*** SELECTED TEXT ***
Yes, loosely using the term, sure. Many people say I could do with more….

So there was a sense of catharsis?

I’m not sure catharsis is the right world. But liberating in some ways. Partly because it validated some memories that I thought were highly suspect. But partly because it put me in touch with feelings about my parents—both tender and angry ones—that I had bottled up for most of my adult life. This sense that I had become a burden; that I had been ‘abandoned’ by my parents on a farm—this was my little package of grievances—but I didn’t know exactly how much was based in reality.

I just had these frozen images in my mind. It turns out my feelings were solidly based in reality, which…I don’t know why it felt good to discover that. But it did. Whatever the problem was in that period, it was my mother’s problem. And I suffered some consequences because of it. But I didn’t make it up.

I assume that the way you came at this book, your skepticism about your own memory, was natural given your journalistic—

I wasn’t skeptical to begin with. I had assumed a bar mitzvah from my childhood was three months earlier than I thought it was.

In other words, your father’s dressing-down of another rabbi for his McCarthyite sermon came before he fired Ben for his Communist connections.

To discover I had it ass-backwards was really fascinating. And then it was clear why I had rearranged it: to make my father a moral hero.

So your focus on memory in the book—

—Evolved as I was writing it. As I discovered that things weren’t quite the way I had imagined them, it emerged as a theme itself.

I assume you’ve read Cynthia Ozick’s review in the Times Book Review, where she gently chides you for using reporting as a crutch, a way to avoid the emotional side of things.

I think Ozick was off on her own genre thing. I understand what she’s talking about. I respect that kind of writing. I said what my model was, Michael Holroyd’s Basil Street Blues, where he attempts to write a biography of his family. I say to myself, well I’m not a biographer, I’m a reporter, so if he can write a biography on his obscure family, I can do reporting on what happened in my childhood. That was the light bulb moment for me.
***
• _TASKS FOR THIS EXERCISE_
A - In the interview, which book does the interviewee name as his model?
B - Reproduce word for word the stretch of the interview from "I assume that" through "a moral hero.".
*** RAW DATA ***
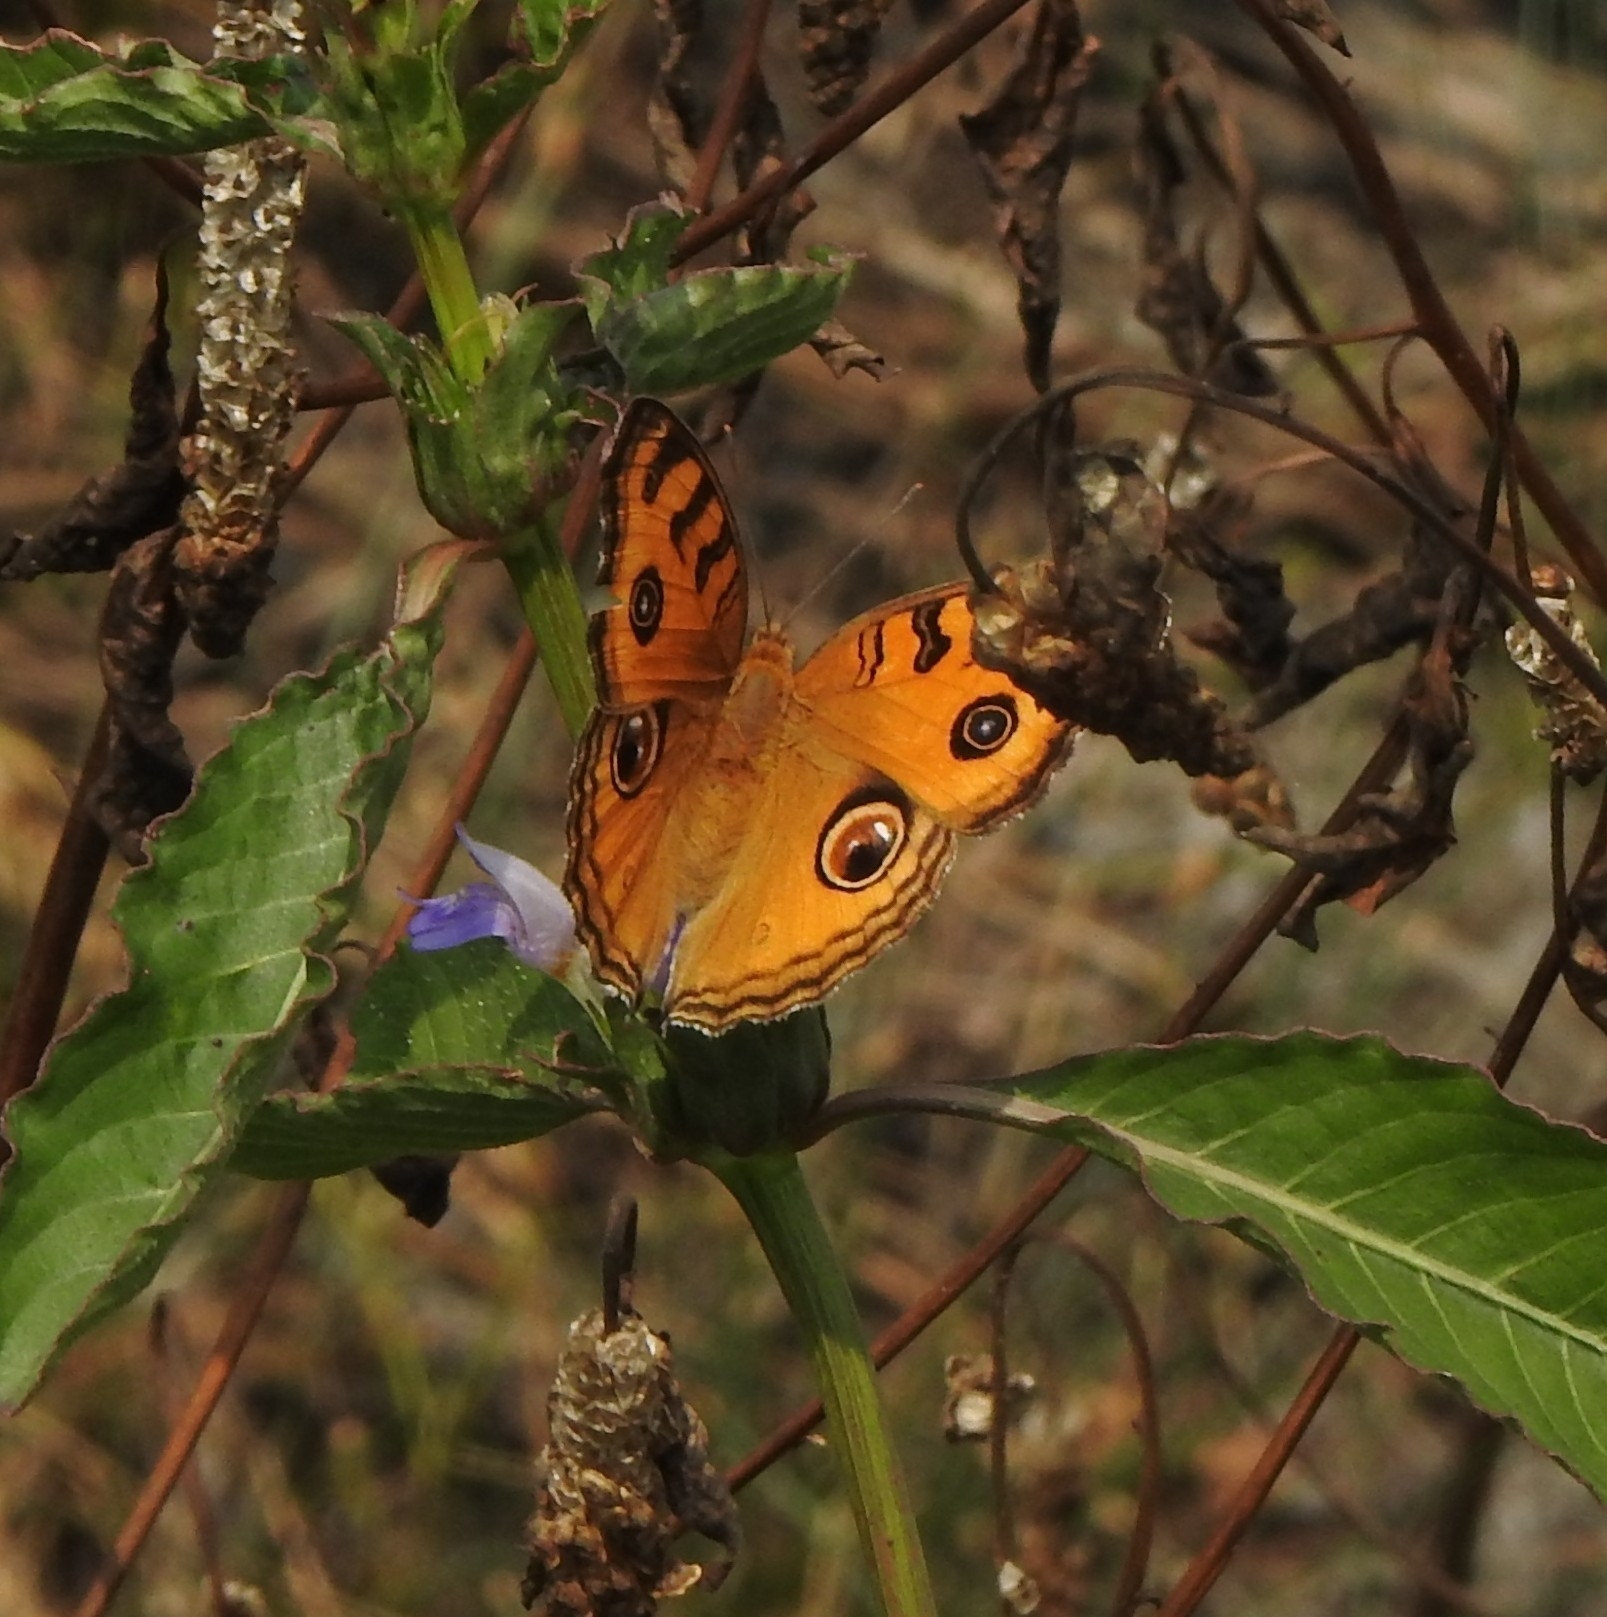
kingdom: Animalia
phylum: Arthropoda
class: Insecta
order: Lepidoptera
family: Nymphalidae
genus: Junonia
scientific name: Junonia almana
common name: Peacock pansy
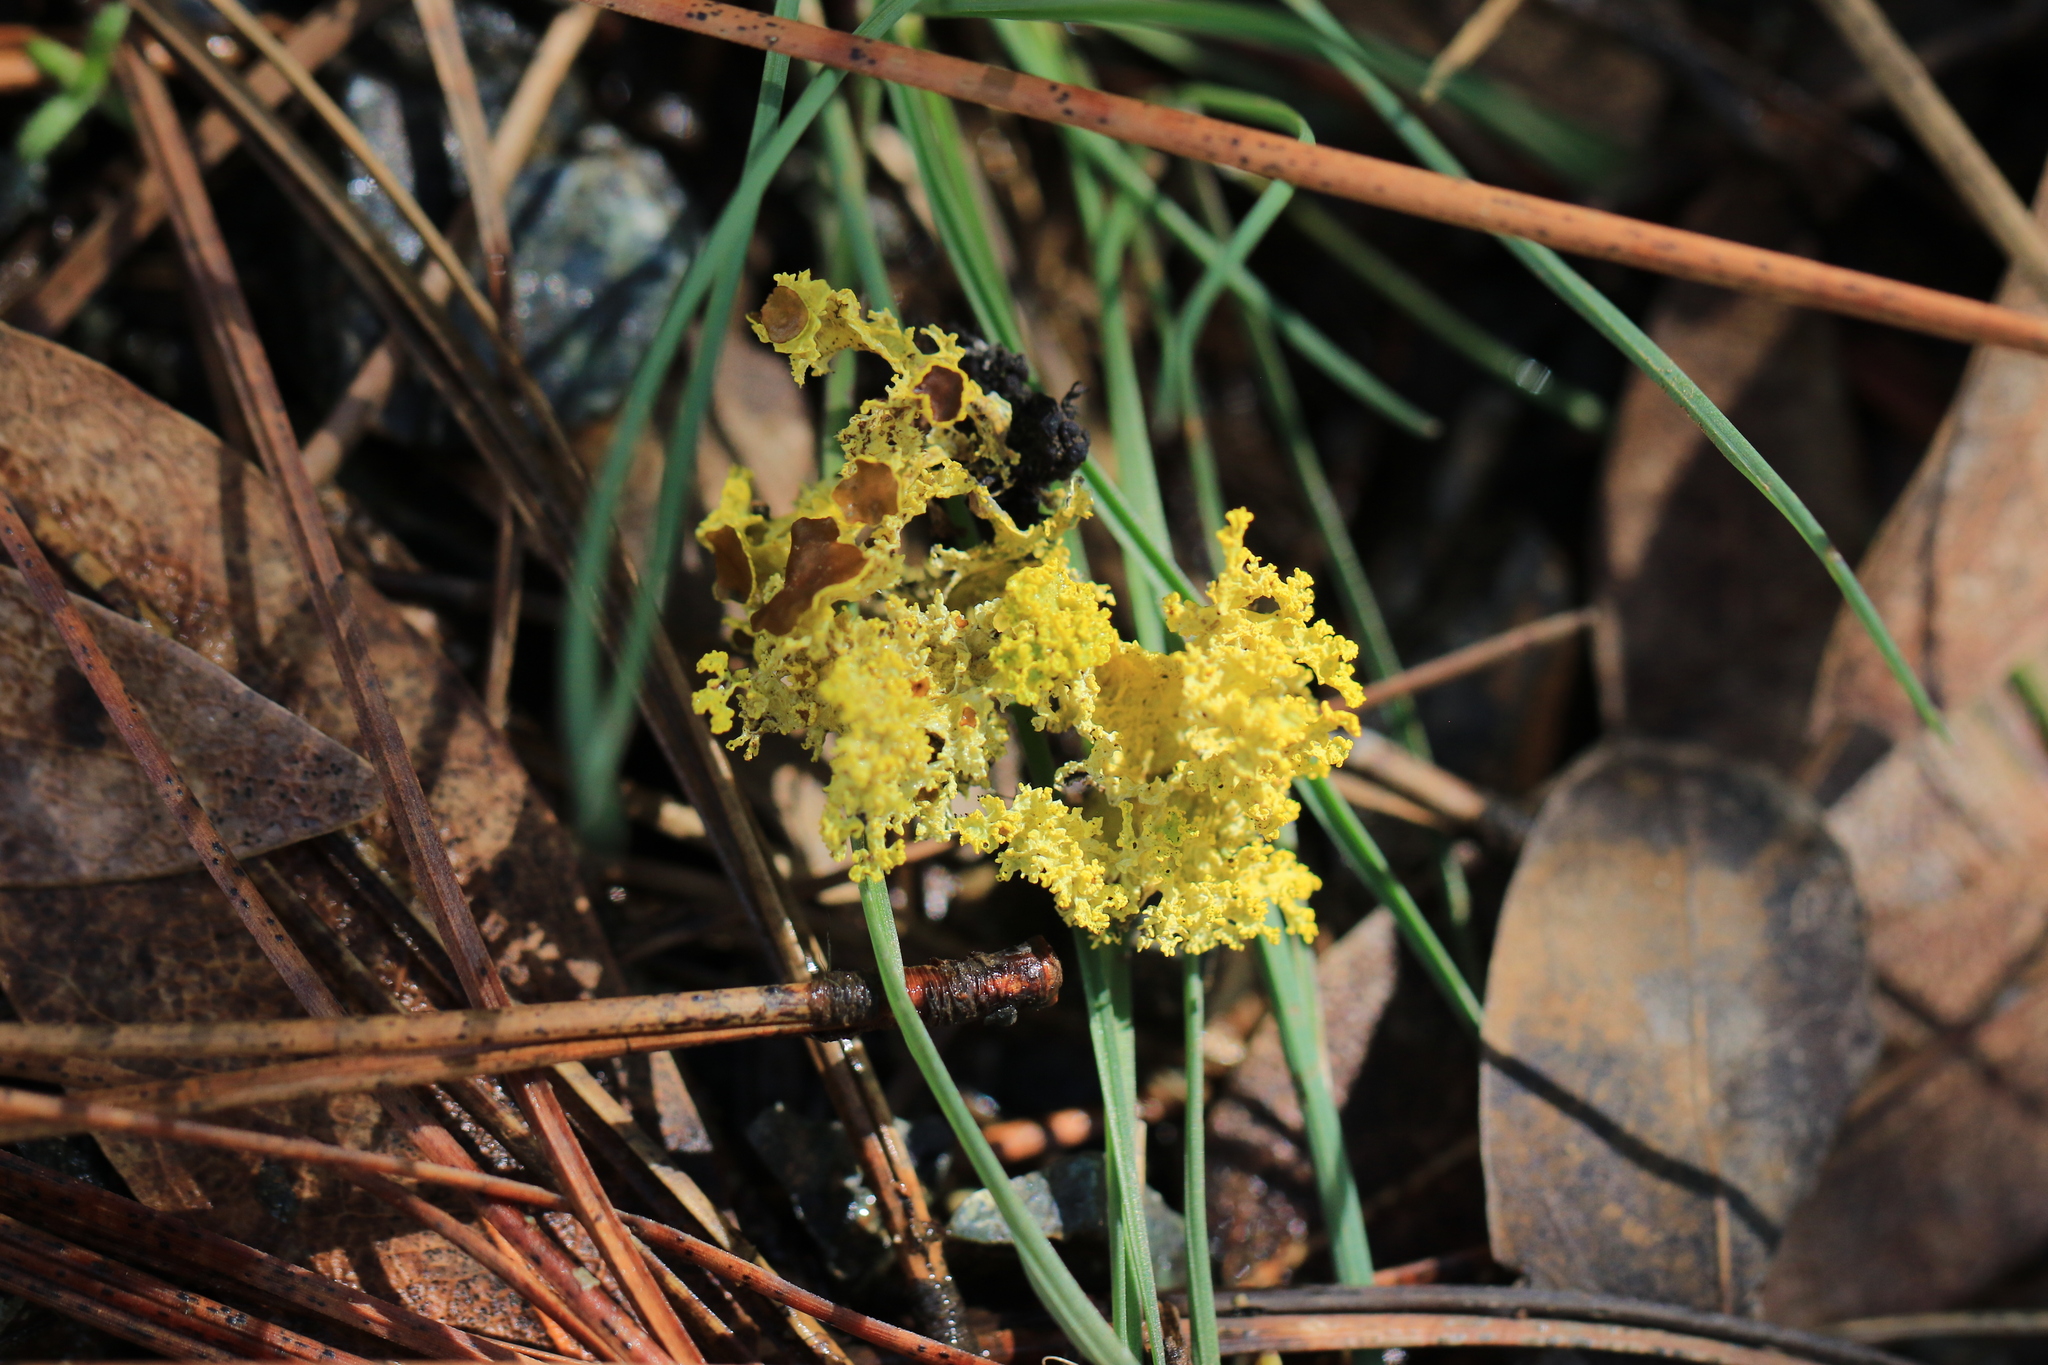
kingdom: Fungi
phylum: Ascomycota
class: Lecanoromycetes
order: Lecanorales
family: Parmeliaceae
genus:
***
• _ANSWERS TO EACH TASK_
A - Michael Holroyd's Basil Street Blues.

B -
I assume that the way you came at this book, your skepticism about your own memory, was natural given your journalistic—

I wasn’t skeptical to begin with. I had assumed a bar mitzvah from my childhood was three months earlier than I thought it was.

In other words, your father’s dressing-down of another rabbi for his McCarthyite sermon came before he fired Ben for his Communist connections.

To discover I had it ass-backwards was really fascinating. And then it was clear why I had rearranged it: to make my father a moral hero.